Ritratto femminile d’ignota (cd. Giulia figlia di Tito)
Arte romana
La scultura raffigura una dama privata, identificata dall’iscrizione sul peduccio come Iulia Titi, cioè Giulia figlia dell’imperatore Tito, il secondo dei flavi (79-81 d.C.). La fisionomia del volto si discosta però dal canone delle principesse flavie, mentre sembra più vicina a certi ritratti di Antinoo, il favorito del principe Adriano.
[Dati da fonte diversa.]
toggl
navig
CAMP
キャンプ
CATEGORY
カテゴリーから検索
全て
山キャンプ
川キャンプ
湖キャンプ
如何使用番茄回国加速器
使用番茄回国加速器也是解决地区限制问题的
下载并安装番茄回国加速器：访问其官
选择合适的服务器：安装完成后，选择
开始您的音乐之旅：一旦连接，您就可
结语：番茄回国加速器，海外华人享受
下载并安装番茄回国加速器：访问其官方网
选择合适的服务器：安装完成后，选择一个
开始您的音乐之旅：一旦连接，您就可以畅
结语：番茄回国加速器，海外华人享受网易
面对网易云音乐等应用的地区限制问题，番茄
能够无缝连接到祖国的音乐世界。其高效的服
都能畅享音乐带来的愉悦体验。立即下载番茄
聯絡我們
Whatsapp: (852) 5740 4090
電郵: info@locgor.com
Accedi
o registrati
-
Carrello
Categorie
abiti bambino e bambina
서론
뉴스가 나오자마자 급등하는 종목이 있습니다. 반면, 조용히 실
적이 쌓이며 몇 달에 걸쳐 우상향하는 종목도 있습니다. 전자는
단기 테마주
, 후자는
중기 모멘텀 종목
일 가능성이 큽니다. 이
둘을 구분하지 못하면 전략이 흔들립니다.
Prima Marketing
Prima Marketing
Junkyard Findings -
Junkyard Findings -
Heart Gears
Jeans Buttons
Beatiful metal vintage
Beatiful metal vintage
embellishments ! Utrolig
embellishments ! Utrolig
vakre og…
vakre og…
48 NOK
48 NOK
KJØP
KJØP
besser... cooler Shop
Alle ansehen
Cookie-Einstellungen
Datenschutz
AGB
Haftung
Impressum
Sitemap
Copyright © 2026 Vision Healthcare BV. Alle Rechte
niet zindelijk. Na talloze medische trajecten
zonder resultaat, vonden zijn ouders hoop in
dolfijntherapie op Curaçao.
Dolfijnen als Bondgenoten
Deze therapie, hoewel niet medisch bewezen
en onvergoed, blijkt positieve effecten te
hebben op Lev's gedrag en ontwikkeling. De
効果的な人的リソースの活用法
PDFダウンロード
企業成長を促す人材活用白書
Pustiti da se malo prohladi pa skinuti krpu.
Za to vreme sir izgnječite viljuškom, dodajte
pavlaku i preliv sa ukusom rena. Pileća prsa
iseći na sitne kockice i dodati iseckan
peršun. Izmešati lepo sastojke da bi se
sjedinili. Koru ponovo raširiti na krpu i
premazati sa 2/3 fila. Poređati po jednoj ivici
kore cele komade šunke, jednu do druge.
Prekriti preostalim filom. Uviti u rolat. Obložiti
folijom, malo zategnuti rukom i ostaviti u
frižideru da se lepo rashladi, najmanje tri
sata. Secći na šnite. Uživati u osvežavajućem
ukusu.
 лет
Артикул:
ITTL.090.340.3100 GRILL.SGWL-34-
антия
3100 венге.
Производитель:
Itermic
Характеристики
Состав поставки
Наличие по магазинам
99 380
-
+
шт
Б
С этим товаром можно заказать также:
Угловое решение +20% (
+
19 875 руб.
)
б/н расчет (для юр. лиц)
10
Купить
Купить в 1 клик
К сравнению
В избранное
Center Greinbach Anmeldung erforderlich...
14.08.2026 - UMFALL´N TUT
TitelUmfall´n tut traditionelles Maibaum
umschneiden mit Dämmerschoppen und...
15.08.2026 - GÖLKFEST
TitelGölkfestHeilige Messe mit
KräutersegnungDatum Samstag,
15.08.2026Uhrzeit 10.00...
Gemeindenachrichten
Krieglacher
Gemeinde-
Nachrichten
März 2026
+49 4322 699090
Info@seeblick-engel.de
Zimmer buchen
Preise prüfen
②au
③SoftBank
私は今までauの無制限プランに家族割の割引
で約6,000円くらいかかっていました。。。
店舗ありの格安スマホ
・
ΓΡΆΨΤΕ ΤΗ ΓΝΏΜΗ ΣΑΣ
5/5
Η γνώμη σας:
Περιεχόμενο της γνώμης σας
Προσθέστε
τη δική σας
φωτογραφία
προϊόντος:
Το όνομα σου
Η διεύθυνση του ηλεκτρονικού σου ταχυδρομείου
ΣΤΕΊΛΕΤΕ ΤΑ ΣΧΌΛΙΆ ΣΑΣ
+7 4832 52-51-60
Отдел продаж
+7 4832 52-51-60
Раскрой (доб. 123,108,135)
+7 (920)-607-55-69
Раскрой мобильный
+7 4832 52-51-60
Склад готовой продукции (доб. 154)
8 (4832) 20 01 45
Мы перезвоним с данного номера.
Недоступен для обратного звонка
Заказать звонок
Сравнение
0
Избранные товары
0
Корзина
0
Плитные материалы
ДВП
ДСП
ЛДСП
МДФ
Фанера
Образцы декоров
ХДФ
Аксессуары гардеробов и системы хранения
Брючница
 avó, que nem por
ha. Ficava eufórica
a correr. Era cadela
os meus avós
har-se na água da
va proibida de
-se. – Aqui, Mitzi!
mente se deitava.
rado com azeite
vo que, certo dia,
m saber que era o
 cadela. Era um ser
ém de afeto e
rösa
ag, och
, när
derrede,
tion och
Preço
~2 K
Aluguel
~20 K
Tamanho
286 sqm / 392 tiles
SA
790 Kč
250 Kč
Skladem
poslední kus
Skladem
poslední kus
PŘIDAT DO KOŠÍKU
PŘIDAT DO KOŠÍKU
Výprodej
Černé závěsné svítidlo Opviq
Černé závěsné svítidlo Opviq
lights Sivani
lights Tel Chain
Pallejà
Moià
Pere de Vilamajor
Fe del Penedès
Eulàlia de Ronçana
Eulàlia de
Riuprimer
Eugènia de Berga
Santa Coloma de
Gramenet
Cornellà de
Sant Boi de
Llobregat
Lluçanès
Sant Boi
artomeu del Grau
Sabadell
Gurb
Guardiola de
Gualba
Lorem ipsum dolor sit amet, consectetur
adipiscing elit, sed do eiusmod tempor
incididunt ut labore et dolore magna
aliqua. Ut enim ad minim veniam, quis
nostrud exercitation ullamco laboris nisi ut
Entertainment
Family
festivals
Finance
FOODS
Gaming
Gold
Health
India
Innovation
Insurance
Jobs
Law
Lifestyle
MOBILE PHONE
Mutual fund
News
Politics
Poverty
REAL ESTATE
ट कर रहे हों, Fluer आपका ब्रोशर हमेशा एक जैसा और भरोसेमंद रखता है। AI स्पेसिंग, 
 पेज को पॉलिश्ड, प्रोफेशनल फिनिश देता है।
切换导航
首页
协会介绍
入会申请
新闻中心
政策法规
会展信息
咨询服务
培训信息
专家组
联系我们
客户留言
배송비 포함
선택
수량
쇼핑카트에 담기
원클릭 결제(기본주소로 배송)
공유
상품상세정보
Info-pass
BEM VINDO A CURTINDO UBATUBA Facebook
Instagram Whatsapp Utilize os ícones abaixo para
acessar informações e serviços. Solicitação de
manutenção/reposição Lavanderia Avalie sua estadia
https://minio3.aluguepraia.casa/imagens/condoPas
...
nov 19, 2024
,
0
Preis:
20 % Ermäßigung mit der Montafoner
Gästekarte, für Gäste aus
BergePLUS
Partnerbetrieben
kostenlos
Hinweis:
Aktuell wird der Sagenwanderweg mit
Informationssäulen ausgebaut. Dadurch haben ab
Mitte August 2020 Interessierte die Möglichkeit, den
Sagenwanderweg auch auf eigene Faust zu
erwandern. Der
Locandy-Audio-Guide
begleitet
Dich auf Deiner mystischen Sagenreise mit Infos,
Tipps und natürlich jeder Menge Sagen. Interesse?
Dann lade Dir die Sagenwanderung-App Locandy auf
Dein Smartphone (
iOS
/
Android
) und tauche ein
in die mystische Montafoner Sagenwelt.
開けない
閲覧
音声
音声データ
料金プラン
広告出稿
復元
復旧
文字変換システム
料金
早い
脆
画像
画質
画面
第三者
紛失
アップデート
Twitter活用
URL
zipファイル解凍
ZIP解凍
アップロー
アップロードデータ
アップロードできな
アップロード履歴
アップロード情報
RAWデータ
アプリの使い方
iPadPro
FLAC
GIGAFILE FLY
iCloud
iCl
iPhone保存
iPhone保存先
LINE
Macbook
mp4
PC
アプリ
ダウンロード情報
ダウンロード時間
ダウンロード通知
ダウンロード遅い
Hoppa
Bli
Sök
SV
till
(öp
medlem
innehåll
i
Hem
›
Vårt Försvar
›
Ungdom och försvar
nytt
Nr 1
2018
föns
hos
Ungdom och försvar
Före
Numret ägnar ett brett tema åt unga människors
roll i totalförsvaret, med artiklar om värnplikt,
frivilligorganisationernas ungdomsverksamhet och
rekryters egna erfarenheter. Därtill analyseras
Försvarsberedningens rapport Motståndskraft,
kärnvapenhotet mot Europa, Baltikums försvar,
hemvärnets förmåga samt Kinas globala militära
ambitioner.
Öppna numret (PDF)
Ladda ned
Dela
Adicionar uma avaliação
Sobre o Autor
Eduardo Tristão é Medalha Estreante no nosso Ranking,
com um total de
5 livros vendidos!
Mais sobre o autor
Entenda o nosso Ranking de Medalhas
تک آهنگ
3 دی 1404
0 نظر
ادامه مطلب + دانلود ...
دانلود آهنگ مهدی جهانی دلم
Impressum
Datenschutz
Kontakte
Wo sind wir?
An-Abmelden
La capigliatura è costituita da un basso toupet di riccioli di forma semicircolare che incornicia la fronte, mentre sul retro si sviluppa una crocchia, in parte di restauro, composta da ciocche ondulate. Quest’ultimo particolare trova confronto con l’acconciatura detta a turbante o a ciambella, datata tra il 128 e il 139 d.C., ricorrente nei ritratti di Vibia Sabina, moglie dell’imperatore Adriano, ma già nota nelle raffigurazioni monetali di Matidia Maggiore, madre di Sabina, e di sua nonna Marciana, sorella dell’imperatore Traiano, tra il 112 e il 120 d.C.
L’identificazione del ritratto con Giulia figlia di Tito è dovuta anche alla grande fama di questa matrona, fin dalla nascita al centro della propaganda della casa flavia, elevata ad Augusta in vita e divinizzata dopo la morte dallo zio Domiziano. Trattata dalla storiografia come modello negativo, soprattutto per le accuse di incesto con il fratello minore del padre, il principe Domiziano, Giulia scontò in tal modo il ruolo di figura simbolo della dinastia flavia.
Incerta è la provenienza del marmo, sebbene sia stato ipotizzato un acquisto nel 1581 da parte del cardinale Ferdinando de’ Medici. La presenza della scultura in collezione è accertata a partire dal 1753, ma è probabile che facesse parte di quel gruppo di marmi collocati nel Ricetto delle Iscrizioni sin dalla sua inaugurazione agli inizi del XVIII secolo.